Un îlot pour les jeunes au cœur du 10e

Après trois ans de travaux, les 400 enfants et leurs animateurs ont retrouvé le terrain de sport et les locaux de la Maison des Jeunes (10e), rénovée grâce au soutien de la Fondation Notre Dame. À deux pas de la gare du Nord, cette imposante bâtisse, inaugurée à la fin du mois de septembre, a fait peau neuve pour accueillir dans de meilleures conditions les activités éducatives, sportives et culturelles menées chaque année.

La visite commence au pied du double escalier de l’entrée qui conduit le nouvel arrivant vers les niveaux supérieurs. Une première volée de marches permet d’accéder au Refuge, la salle dédiée aux « grands ». « Avant les travaux, il n’y avait pas de lieu pour les plus âgés, explique Cécile Robilliard, la directrice. Désormais, ils ont cette salle et une partie de l’étage leur est consacrée. Les pièces sont polyvalentes afin de répondre à leurs besoins. » Aide au devoir, ateliers de musique, théâtre, bricolage, informatique : les possibilités sont nombreuses dans cet espace reconfiguré. « Mes parents travaillent le soir. Ici, je peux venir travailler » explique Mathieu, un pinceau à la main. En ce début d’après-midi, ils sont plusieurs adolescents à s’activer autours des pots de peinture pour apporter une touche de couleurs aux murs neufs. D’autres jouent au babyfoot installé à côté. « Nous n’avons jamais eu autant d’ados que maintenant. Un poste à temps plein a été créé pour s’occuper d’eux » précise la directrice.

Nous avons exactement ce que l’on voulait et ce que l’on imaginait ! »

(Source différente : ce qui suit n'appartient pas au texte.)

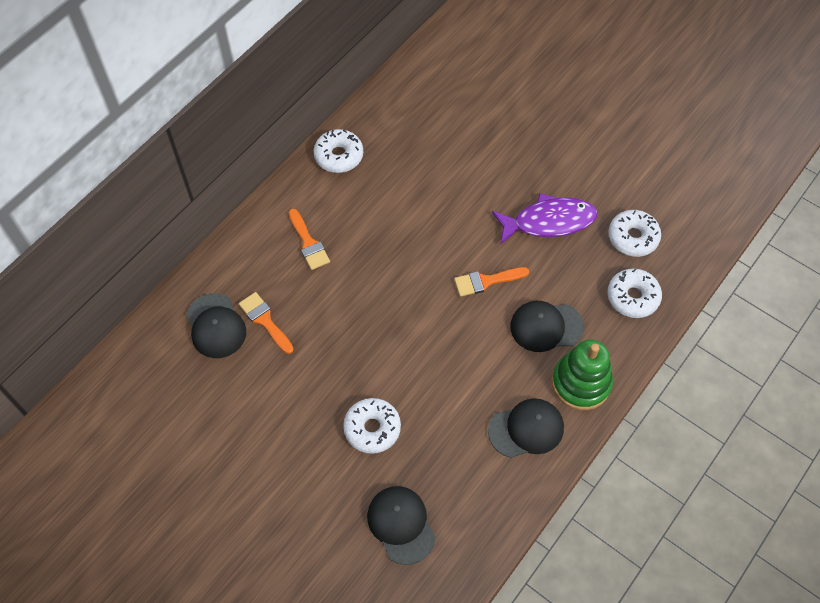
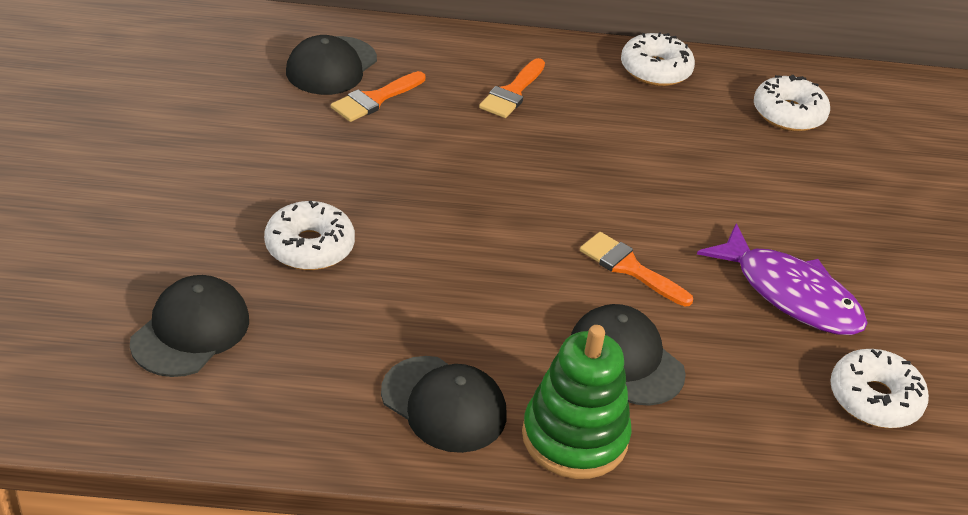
camera: 50 degrees right, 20 degrees down
(265, 320) = (375, 99): orange brush -> orange brush turned 150 degrees counterclockwise
(632, 297) = (777, 441): white donut -> white donut (788, 114)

Cécile Robilliard, directrice de la Maison des Jeunes

Un projet pensé par l’équipe éducative

Passée la salle de musique, la visite se poursuit sur le toit-terrasse où un potager a été installé. Un surplomb qui permet d’embrasser toute l’étendue des trois bâtiments qui composent la Maison. « La surface a été multipliée par 2,5 sans perdre en espace extérieur. Aujourd’hui, il est possible de doubler les effectifs », détaille Cécile Robilliard. Un projet architectural « pensé par l’équipe éducative en place » qui offre « un ensemble beaucoup plus fonctionnel ».  Des cris de joie montent de la cour : un but est marqué sur le terrain de foot. La directrice sourit : « le foot est essentiel dans les activités. Si on le supprime, les familles de ce quartier à forte mixité sociale ne mettraient pas aussi facilement leurs enfants à la Maison ».

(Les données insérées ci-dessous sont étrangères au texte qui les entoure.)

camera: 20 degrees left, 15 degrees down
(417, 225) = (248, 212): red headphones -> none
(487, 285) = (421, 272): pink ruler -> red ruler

Car le projet défendu par les animateurs est avant tout éducatif. « Les activités viennent nourrir le projet, indique-t-elle. Nous mettons en place une éducation intégrale, en favorisant le développement complet de chaque enfant qui fréquente la Maison. Les jeunes ont besoin d’objectifs et d’idéal ; nous leur donnons une idée de ce qu’est une personne humaine ! » Chaque jeune inscrit doit s’engager sur l’année à suivre l’un des trois parcours proposés (connaître et bâtir, servir et aimer, croire et espérer) qui combinent activités de loisirs et sens de l’engagement. Comme à la salle à manger où la participation à l’atelier cuisine s’accompagne du nettoyage des tables après chaque repas.

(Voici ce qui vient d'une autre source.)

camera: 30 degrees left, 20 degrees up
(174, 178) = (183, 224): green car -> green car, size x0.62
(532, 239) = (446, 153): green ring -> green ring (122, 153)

Un accompagnement des jeunes et des encadrants

Deux étages plus bas se trouve la Cabane, l’équivalent du Refuge pour les enfants. Une vaste salle qui peut accueillir entre 40 et 50 enfants simultanément sous la responsabilité des encadrants. « La Maison emploie 6 salariés à temps plein ; il y a encore 2 créations de poste prévues » évoque Cécile Robilliard qui accueille aussi de jeunes adultes en service civique et des apprentis. « Certains sont logés chez eux ou bien dans des foyers. La présence de pairs est importante pour aider les apprentis à se structurer. » Comme Leïla, bénévole en reconversion professionnelle qui a commencé une formation préparant au BAFA pendant l’été. « Tout le monde est très gentil. J’ai beaucoup appris depuis mon arrivée ici le mois dernier. Et puis il y a une vraie proximité avec les jeunes. » lance-t-elle avant de distribuer des chasubles à un groupe d’enfants sur le terrain de sport.

La directrice leur jette un regard bienveillant. Après les nombreuses péripéties liées à ce long chantier, elle va désormais « prendre le temps de vivre la vie de la Maison et compléter le projet éducatif pendant la première année d’exercice du lieu ».